Ando maakt een nieuwe sloof. Het tegenwoordige staal kan gelukkig veel beter worden gebogen. De uitsparing die richting het achterschip komt, is nodig om ruimte vrij te houden voor een extra versteviging.


Intussen werkt Stijn verder aan het voorschip. Hij zet vast de lijnen uit voor een nieuwe huidplaat.




Nadat Ando de roestig gerafelde randen van het gat heeft weggeslepen, komt er weer iets bijzonders tevoorschijn. Met het slijpen is hij dwars door de klinknagels gegaan, zowel aan bak- als aan stuurboord.

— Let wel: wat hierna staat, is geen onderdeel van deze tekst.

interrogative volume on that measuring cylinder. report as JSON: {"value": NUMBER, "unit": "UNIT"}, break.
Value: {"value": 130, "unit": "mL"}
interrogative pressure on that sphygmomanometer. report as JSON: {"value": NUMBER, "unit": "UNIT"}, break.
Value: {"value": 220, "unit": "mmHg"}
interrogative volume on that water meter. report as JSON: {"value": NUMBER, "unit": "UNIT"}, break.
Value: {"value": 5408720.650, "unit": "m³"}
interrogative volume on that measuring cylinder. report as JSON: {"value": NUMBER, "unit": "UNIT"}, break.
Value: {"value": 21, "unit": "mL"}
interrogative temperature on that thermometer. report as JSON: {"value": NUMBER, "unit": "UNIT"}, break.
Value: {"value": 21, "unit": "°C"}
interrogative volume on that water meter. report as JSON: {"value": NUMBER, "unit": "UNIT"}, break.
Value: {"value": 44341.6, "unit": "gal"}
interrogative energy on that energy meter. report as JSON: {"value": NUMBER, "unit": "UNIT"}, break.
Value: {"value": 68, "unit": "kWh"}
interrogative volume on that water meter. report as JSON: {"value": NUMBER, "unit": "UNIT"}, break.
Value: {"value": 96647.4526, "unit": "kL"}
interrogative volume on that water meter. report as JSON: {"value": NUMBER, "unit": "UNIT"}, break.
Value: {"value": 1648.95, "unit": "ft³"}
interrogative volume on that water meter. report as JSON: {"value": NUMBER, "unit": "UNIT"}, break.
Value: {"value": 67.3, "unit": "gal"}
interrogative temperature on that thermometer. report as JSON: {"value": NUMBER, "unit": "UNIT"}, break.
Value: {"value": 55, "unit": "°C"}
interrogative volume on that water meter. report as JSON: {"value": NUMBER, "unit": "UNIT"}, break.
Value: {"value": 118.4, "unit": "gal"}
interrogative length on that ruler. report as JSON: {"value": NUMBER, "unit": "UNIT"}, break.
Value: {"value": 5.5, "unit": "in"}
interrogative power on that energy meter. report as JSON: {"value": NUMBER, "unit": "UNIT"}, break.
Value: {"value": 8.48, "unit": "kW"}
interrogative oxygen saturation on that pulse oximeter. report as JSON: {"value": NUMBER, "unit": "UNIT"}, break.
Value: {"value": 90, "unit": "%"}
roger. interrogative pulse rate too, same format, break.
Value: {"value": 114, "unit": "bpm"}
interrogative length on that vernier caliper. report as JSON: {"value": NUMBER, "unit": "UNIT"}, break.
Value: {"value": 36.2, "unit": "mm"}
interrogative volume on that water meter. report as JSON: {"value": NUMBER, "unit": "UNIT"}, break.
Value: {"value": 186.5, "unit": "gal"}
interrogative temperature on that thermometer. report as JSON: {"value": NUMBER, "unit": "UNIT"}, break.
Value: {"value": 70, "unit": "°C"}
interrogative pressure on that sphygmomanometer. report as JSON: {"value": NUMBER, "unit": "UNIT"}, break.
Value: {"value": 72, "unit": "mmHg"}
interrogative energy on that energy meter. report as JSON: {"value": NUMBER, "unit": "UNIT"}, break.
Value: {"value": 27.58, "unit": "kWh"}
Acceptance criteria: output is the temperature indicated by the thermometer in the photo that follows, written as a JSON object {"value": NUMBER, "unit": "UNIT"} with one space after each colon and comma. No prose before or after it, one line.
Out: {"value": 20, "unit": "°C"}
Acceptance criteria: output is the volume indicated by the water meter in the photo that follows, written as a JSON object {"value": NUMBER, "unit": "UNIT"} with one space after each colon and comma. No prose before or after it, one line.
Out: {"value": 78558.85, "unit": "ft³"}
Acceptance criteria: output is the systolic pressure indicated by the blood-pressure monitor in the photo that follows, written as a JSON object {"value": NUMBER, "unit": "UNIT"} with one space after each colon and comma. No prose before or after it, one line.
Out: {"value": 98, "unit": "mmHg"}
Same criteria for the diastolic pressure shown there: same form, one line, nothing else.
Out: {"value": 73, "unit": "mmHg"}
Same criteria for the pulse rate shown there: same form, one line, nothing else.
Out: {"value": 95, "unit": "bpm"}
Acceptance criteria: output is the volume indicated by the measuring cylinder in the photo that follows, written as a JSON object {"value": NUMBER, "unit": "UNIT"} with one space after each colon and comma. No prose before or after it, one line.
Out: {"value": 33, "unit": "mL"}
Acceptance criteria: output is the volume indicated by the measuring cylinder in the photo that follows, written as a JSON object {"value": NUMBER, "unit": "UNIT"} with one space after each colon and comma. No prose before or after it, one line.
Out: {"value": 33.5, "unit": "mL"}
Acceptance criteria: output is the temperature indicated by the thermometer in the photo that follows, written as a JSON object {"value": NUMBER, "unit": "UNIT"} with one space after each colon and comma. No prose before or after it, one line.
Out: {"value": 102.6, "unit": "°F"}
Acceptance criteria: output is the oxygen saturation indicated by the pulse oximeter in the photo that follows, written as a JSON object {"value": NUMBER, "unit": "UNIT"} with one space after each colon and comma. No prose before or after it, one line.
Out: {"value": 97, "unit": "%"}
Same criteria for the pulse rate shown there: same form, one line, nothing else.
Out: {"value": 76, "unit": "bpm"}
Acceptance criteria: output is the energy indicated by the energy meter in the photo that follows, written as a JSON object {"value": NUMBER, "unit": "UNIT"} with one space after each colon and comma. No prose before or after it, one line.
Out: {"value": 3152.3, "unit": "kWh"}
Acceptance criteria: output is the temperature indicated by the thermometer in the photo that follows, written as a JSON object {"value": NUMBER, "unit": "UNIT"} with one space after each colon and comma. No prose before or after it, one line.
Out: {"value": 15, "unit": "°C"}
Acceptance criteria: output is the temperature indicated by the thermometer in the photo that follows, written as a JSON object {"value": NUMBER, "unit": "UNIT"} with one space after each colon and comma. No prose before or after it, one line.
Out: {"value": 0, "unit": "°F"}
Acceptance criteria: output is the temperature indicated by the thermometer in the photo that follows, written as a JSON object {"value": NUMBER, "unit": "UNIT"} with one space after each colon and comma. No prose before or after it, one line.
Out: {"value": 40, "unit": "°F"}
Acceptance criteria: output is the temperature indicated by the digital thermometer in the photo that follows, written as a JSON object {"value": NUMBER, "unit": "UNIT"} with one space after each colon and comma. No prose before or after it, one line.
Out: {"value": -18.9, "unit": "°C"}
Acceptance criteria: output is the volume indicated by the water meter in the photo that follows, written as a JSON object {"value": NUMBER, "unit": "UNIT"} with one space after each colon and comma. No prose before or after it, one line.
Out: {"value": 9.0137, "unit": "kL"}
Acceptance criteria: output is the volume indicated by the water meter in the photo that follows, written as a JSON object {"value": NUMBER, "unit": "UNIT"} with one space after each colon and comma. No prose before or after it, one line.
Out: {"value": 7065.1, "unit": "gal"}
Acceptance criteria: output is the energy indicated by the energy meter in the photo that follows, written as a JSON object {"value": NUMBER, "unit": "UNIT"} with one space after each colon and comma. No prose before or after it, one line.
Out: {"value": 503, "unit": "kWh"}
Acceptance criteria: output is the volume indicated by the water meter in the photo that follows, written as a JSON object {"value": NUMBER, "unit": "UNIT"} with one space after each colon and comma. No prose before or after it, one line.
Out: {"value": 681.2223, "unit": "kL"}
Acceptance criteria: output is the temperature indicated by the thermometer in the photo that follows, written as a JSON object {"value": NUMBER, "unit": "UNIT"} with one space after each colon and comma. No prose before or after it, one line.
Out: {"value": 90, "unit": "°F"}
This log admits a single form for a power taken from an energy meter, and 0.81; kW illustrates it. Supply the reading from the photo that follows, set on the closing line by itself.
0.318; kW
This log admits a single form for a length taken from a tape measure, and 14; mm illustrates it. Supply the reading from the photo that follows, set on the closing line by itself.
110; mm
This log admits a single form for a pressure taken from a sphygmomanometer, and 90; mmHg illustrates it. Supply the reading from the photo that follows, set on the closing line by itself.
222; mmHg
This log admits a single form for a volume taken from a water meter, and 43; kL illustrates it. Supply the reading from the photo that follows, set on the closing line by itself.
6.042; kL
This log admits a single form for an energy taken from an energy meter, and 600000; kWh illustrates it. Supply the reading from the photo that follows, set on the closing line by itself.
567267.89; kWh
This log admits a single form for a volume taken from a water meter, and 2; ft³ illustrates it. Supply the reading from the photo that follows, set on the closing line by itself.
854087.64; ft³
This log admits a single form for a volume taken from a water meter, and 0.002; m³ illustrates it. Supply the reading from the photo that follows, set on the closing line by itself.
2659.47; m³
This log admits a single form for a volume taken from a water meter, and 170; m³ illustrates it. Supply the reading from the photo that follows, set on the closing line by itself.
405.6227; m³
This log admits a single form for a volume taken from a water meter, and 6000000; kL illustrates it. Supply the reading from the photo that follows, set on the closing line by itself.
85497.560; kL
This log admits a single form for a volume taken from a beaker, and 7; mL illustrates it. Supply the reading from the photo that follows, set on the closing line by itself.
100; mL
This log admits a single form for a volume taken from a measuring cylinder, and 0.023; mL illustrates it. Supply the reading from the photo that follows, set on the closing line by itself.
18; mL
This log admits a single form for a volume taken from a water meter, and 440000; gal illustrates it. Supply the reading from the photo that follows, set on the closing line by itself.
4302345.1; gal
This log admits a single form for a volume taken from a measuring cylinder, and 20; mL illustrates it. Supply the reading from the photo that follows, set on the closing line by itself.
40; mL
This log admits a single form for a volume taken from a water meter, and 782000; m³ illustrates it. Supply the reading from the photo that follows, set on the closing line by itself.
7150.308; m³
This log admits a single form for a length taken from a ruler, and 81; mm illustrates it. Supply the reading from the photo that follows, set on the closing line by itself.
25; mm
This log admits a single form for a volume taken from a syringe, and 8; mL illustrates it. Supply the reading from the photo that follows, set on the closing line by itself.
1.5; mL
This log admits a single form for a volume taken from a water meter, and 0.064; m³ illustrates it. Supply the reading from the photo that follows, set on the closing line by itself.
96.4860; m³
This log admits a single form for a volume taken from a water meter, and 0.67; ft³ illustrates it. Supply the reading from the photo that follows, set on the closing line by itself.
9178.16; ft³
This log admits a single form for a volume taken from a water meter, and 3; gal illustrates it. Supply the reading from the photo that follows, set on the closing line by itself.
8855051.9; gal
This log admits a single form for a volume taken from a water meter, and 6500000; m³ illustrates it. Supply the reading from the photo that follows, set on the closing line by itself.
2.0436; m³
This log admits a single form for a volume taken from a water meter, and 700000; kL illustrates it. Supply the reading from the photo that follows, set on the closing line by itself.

Dit levert een unieke plaatjes op.



Helaas is dat van korte duur want de nieuwe sloof wordt er al weer tegenaan geplaatst. De mannen zetten dit schrap zodat de sloof kan worden vastgelast.


Te zien is dat Ando voor de versteviging een brede staaf heeft aangebracht. Het sluit aan op de onderkant van de hak en het schroefraam en is te vergelijken met een kiel. Daar is in dit geval een deel van de sloof, bij de uitsparing, tegenaan is gezet. En zo is er weer een probleem opgelost.



Het is bijna eind juni en tijd voor een overzichtsfoto. Stilstaan is er niet bij. Rechts op de foto staan de mannen alweer bij de drukpers. Het is al weer tijd voor een nieuwe plaat, nu voor het voorschip. Het is de tweede want de eerste zit er al weer tegenaan.